__Extract provided__.
* begin *

Data distribution from study

We studied results from over 6.5 million domains to find out how many external links is “normal” for a URL to receive from a given URL on a mainstream website. The answer may surprise you.

For the most part, a URL appears to link out externally to another URL about once, roughly. Put another way, most pages appear to have, on average, just over one backlink from any given URL.

Let’s have a look at how we came to that figure in a little more detail!

For this study, we looked at two scores across the sample set – the External referring URL count and the External Inbound link count, as shown in the backlink breakdown section of Site Explorer Summary.

Backlink breakdown section from Majestic Site Explorer

We calculated the ratios of these two counts for every domain in the study data set. Let’s see what the numbers tell us.

Beyond average counts and into distributions

We started with around six and a half million records of the top domains in our dataset. We compared the two backlink counts showcased in backlink breakdown in Site Explorer. These are: a calculated sum of all of the backlinks pointing to each domain and a calculated sum of all of the URLs which have at least one backlink. In Majestic terms, we have a ratio for each domain that measures the impact of supplemental links on the dataset.

* end *

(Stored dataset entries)
* begin *

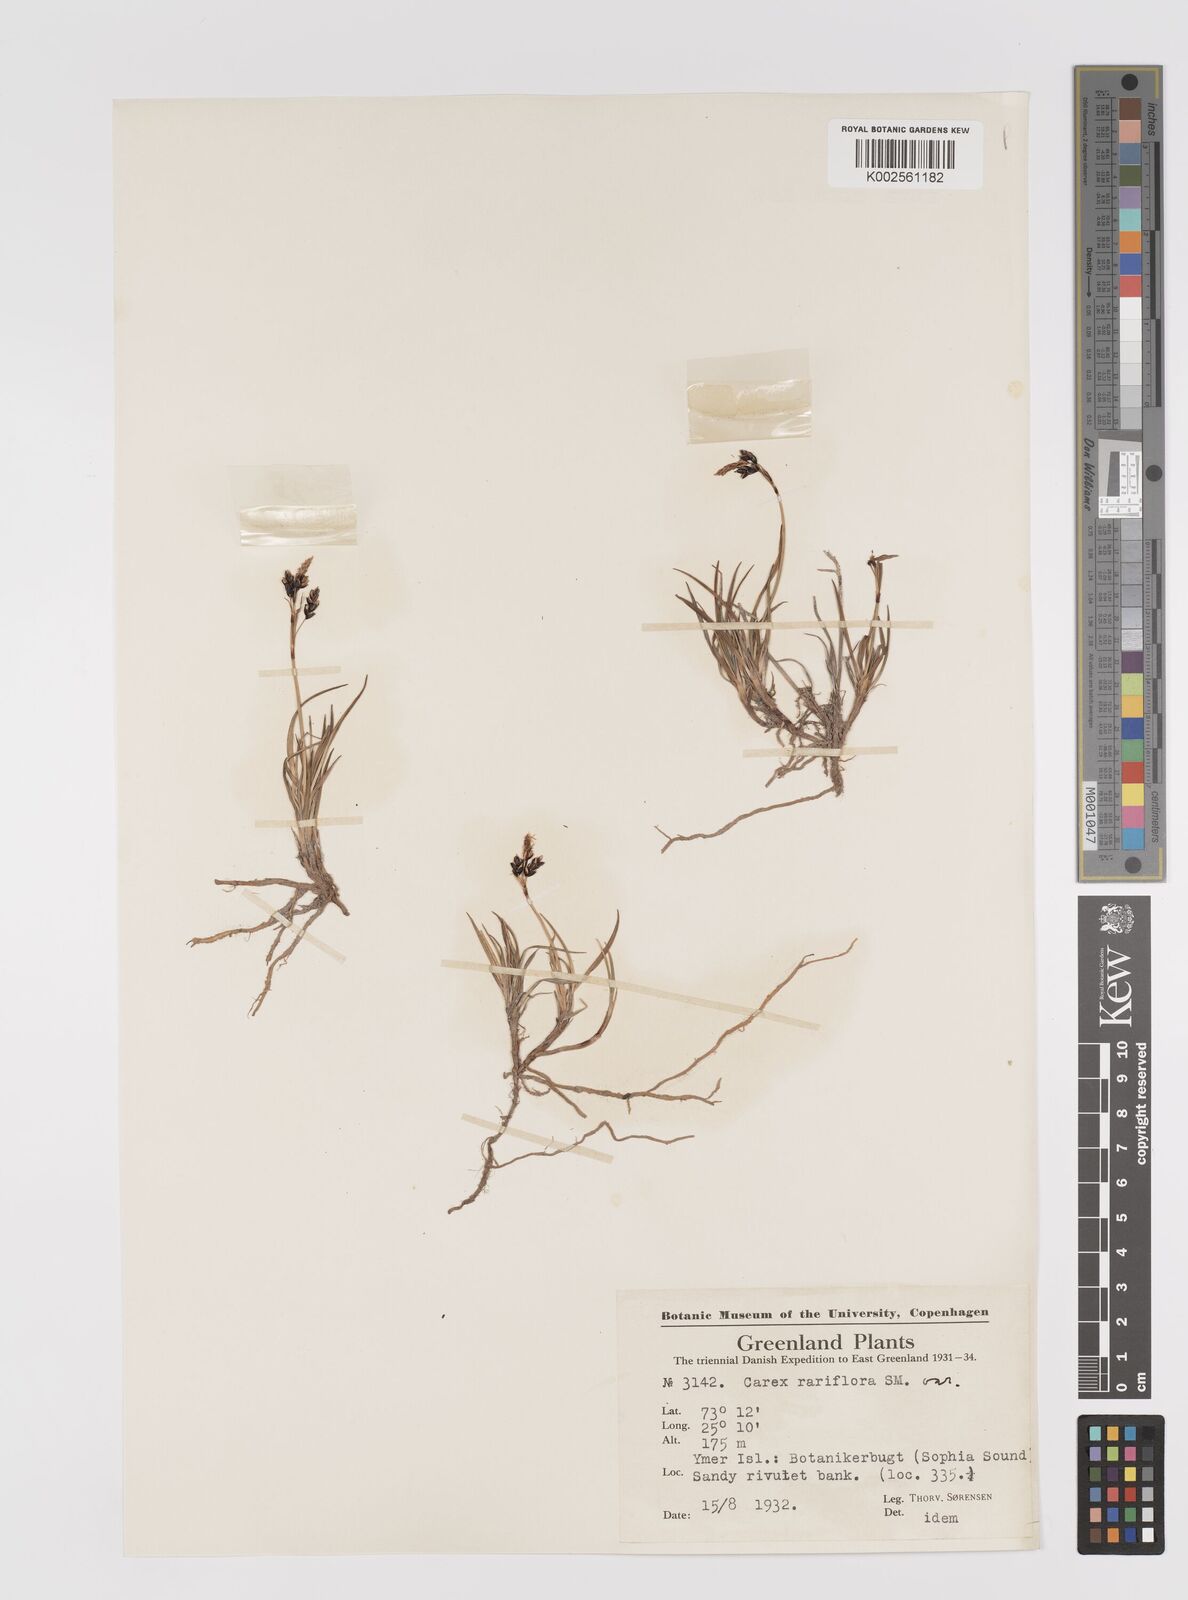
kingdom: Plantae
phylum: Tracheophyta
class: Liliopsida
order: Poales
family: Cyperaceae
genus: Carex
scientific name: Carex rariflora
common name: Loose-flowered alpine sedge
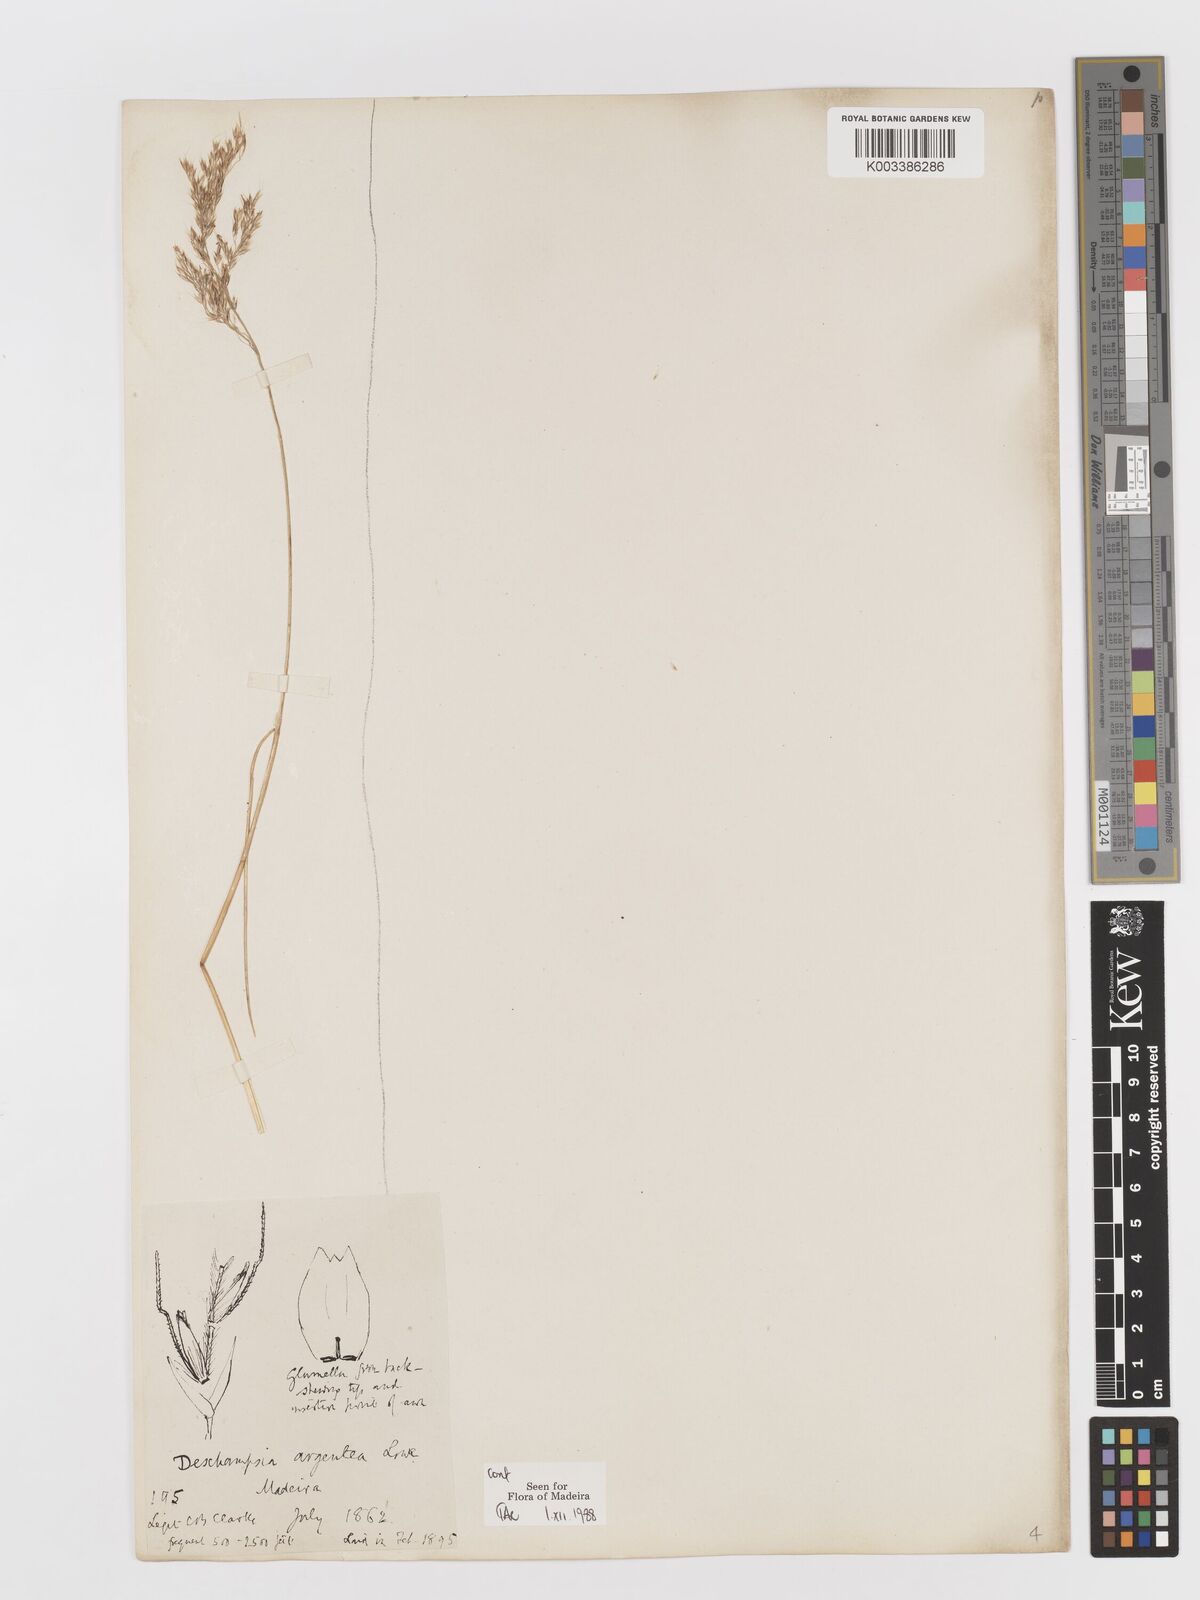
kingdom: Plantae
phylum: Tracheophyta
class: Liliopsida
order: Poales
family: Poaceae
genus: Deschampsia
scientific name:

* end *

__Task instructions__.
A – Restate the paragraph of the backlink study beginning "We started with around six and a half million" as a short list that keeps its main facts.
B – Substitute "data sample" for "sample set" and reproduce the passage of the backlink study starting at "Let’s have a" and ending at "Site Explorer Summary.".
C – Pick up the backlink study after its final sentence and carry it forward.

__Expected results__.
A –
- Starting data: about six and a half million records of the top domains in the dataset.
- Comparison: the two backlink counts shown in the backlink breakdown in Site Explorer.
- First count: the sum of all backlinks pointing to each domain.
- Second count: the sum of all URLs that have at least one backlink.
- Result: a ratio for each domain measuring the impact of supplemental links on the dataset.

B –
Let’s have a look at how we came to that figure in a little more detail!

For this study, we looked at two scores across the data sample – the External referring URL count and the External Inbound link count, as shown in the backlink breakdown section of Site Explorer Summary.

C –
We can then do some maths on the millions of ratio’s calculated to try to find out what a normal amount of supplemental backlinks are to a given domain.

Before we look at the data, lets quickly step a little bit back and consider how we present this study.

The dangers of an over reliance on averages is well-documented. We therefore wanted to look at the distribution of ratios across the sites tested. A common way of illustrating this is to produce a box plot which looks at the median, and the higher and lower quartile bounds. A quartile is just a median average for the higher and lower halves of the data set.

Box / Scatter plot showing outliers

Unfortunately, this data is quite skewed by outliers that the box in the box and scatter plot looks flat. We will zoom in, in a moment, but for now, let’s focus on some of the outliers.

RatioNumber of Domains
>53014
>1023
>259
>502
>1001
Outliers found in study

The number of domains with a ratio of greater than five was 3014. 3014 may feel significant, but it’s important to take into account the size of the dataset. In the scale of this study, 3014 represents less than 0.05% – less than a twentieth of a single percent of the data.

Having performed a quick manual analysis on some of these outliers, it appears that some of the high counts are due to a phenomenon called “TLD Correction”. For some sites, where a great deal of subdomains were observed, Majestic includes links to subdomains in the TLD count. These records are annotating with a “TLD Correction” redirect and tend to be quite obvious in Site Explorer. Link level and subdomain level analysis are not impacted.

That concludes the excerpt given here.